## YOUR TASK
Going down the data below, set down exactly the line with "Evitar exfoliaciones agresivas que pued" and each line after it through the line with "listwą a ścianą"; no other lines.

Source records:
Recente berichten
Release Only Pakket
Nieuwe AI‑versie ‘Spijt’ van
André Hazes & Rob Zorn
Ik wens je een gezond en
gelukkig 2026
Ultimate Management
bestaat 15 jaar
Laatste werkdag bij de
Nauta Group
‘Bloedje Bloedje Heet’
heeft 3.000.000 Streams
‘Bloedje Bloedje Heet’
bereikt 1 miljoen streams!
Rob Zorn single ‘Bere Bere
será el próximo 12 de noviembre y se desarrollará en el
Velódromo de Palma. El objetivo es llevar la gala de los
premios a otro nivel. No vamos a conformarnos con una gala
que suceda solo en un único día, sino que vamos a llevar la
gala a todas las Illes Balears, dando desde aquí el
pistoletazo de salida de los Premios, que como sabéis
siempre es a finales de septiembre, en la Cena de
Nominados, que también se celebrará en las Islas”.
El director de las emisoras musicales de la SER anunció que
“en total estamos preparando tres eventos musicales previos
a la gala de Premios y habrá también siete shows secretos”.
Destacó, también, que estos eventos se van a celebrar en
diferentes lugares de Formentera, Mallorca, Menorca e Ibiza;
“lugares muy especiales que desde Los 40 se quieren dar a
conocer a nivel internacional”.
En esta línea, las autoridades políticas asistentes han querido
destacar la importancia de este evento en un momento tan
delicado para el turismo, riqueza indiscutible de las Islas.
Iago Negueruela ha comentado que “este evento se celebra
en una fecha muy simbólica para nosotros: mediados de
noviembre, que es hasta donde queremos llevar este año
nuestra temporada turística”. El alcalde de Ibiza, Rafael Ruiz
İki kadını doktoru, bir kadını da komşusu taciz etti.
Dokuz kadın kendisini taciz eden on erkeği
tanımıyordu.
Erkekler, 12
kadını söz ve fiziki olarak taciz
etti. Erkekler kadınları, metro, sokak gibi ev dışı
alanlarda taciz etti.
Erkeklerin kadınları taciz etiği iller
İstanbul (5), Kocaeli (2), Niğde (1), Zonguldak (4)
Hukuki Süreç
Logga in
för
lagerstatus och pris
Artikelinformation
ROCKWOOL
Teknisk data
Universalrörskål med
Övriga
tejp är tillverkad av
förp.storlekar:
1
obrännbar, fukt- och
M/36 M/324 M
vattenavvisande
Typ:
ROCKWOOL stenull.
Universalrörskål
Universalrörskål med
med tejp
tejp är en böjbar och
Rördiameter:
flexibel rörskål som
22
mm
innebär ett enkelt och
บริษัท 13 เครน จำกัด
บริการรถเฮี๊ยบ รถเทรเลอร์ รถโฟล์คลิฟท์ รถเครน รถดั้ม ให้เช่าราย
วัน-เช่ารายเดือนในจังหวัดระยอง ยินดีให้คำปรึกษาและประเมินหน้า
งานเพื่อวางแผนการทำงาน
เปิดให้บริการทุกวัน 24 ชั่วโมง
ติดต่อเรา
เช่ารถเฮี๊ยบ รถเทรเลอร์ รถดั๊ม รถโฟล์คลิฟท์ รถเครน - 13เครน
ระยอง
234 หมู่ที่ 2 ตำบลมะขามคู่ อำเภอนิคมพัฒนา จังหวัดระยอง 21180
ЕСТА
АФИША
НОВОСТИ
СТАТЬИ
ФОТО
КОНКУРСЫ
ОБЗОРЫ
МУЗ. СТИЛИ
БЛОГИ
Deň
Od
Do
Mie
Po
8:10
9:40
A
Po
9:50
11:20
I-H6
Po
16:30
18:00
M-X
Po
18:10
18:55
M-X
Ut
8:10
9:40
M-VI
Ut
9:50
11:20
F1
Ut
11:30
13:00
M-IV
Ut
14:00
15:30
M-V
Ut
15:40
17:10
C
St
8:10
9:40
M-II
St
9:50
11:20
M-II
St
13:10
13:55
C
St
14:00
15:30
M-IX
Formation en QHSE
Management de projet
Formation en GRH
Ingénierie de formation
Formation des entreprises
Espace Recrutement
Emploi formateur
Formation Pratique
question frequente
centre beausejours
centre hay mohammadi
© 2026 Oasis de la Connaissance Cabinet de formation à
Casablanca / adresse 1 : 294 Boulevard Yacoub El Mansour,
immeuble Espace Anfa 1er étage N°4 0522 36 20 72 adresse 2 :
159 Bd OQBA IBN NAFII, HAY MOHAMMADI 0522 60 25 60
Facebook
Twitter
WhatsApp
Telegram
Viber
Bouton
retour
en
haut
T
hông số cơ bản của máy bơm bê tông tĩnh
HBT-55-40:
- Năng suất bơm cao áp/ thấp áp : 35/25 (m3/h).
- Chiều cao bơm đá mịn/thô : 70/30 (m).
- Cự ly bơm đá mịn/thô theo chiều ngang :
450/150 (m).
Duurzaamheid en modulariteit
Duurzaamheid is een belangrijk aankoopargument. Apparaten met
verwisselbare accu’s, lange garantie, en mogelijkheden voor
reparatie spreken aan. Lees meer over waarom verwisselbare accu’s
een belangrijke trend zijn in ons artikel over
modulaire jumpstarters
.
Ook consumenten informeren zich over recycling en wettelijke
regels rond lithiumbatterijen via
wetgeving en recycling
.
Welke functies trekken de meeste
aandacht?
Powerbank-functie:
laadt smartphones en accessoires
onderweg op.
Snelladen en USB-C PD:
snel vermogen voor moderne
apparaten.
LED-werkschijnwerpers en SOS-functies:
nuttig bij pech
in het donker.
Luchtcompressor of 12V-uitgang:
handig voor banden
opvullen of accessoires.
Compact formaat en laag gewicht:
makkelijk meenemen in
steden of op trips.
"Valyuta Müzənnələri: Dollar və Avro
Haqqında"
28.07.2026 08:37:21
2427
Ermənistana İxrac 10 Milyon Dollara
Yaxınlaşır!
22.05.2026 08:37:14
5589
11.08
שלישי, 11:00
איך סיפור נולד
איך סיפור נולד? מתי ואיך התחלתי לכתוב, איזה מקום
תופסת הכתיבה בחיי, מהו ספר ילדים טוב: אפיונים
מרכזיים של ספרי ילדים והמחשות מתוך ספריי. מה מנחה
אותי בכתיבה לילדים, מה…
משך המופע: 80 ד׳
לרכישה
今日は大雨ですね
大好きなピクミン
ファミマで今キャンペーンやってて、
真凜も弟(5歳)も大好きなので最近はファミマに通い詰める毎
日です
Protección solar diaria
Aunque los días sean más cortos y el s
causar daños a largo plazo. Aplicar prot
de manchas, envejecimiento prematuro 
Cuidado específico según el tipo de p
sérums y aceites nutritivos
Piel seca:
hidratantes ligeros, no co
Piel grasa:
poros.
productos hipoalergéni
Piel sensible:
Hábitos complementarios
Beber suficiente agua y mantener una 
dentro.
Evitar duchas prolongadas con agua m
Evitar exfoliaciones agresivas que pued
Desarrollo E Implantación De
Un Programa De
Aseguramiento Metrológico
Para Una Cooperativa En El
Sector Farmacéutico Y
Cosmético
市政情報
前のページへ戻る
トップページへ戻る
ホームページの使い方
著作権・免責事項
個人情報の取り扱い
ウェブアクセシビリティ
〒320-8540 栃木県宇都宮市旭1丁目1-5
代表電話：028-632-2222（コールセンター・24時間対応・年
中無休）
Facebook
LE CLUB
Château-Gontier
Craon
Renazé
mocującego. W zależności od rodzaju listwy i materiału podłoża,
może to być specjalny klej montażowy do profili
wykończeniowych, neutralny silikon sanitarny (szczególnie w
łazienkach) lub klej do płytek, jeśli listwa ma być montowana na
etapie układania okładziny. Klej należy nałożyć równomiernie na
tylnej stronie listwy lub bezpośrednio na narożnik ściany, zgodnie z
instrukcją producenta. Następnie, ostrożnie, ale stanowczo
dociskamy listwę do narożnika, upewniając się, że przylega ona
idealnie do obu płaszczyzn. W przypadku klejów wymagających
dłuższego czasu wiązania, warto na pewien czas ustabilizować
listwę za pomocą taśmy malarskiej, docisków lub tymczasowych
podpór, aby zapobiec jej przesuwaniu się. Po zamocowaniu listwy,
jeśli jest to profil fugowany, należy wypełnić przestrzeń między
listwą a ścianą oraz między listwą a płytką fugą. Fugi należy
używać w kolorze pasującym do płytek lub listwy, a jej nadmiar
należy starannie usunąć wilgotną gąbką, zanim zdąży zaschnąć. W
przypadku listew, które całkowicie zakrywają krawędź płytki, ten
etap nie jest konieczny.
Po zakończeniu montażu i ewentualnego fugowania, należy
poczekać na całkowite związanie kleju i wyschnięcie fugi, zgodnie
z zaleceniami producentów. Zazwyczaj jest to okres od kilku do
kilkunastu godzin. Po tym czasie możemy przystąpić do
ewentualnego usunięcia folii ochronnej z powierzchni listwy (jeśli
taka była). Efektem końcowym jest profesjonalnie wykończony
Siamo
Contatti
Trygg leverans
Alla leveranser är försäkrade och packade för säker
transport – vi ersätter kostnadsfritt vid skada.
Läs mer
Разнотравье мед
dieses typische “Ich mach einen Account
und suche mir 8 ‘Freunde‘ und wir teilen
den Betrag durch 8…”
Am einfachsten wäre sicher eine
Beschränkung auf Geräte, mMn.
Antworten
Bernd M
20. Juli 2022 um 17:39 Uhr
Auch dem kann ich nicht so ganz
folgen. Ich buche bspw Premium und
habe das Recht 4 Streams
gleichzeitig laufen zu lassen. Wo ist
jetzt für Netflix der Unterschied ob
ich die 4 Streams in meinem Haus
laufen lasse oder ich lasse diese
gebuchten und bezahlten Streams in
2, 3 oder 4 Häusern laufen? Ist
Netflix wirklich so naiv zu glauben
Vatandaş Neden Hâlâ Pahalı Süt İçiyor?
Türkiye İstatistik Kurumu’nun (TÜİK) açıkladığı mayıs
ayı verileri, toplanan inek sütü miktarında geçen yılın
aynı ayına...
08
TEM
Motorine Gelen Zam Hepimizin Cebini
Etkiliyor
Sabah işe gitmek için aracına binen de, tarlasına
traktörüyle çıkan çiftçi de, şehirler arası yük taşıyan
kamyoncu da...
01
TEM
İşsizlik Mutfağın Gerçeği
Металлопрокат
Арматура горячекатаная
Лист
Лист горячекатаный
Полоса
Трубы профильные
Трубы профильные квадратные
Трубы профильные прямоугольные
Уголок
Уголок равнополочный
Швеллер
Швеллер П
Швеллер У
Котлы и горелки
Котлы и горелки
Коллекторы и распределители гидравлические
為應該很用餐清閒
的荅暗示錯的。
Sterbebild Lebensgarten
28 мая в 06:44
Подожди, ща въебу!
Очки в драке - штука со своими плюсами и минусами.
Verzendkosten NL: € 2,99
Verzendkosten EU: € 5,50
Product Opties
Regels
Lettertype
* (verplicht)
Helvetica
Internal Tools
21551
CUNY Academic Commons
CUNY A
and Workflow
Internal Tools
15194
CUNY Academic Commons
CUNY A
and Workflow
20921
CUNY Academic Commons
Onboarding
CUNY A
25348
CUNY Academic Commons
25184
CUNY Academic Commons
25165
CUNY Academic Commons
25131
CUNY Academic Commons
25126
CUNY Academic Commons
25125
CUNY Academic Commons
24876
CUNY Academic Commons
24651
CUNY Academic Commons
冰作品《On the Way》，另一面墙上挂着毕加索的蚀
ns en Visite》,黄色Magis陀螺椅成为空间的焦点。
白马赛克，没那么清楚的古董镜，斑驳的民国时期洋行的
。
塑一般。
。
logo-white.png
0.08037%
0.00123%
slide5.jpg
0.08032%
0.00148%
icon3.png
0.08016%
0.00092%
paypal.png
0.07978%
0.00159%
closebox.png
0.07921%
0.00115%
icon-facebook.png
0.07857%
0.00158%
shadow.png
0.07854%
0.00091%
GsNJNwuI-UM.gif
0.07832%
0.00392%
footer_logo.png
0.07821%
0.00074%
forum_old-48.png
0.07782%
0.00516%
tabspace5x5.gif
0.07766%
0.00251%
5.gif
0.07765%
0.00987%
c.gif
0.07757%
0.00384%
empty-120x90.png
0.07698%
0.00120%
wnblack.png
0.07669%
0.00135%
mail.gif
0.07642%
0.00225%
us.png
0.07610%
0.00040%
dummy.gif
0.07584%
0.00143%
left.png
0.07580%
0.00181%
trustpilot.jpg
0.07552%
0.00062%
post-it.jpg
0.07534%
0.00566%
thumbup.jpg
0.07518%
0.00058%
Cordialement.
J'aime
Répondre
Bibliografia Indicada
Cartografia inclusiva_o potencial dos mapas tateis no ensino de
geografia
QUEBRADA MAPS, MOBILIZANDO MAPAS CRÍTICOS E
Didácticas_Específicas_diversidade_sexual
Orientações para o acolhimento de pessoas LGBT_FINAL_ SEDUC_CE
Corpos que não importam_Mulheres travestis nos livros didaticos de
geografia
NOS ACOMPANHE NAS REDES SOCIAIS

## FINISHED TASK
Evitar exfoliaciones agresivas que pued
Desarrollo E Implantación De
Un Programa De
Aseguramiento Metrológico
Para Una Cooperativa En El
Sector Farmacéutico Y
Cosmético
市政情報
前のページへ戻る
トップページへ戻る
ホームページの使い方
著作権・免責事項
個人情報の取り扱い
ウェブアクセシビリティ
〒320-8540 栃木県宇都宮市旭1丁目1-5
代表電話：028-632-2222（コールセンター・24時間対応・年
中無休）
Facebook
LE CLUB
Château-Gontier
Craon
Renazé
mocującego. W zależności od rodzaju listwy i materiału podłoża,
może to być specjalny klej montażowy do profili
wykończeniowych, neutralny silikon sanitarny (szczególnie w
łazienkach) lub klej do płytek, jeśli listwa ma być montowana na
etapie układania okładziny. Klej należy nałożyć równomiernie na
tylnej stronie listwy lub bezpośrednio na narożnik ściany, zgodnie z
instrukcją producenta. Następnie, ostrożnie, ale stanowczo
dociskamy listwę do narożnika, upewniając się, że przylega ona
idealnie do obu płaszczyzn. W przypadku klejów wymagających
dłuższego czasu wiązania, warto na pewien czas ustabilizować
listwę za pomocą taśmy malarskiej, docisków lub tymczasowych
podpór, aby zapobiec jej przesuwaniu się. Po zamocowaniu listwy,
jeśli jest to profil fugowany, należy wypełnić przestrzeń między
listwą a ścianą oraz między listwą a płytką fugą. Fugi należy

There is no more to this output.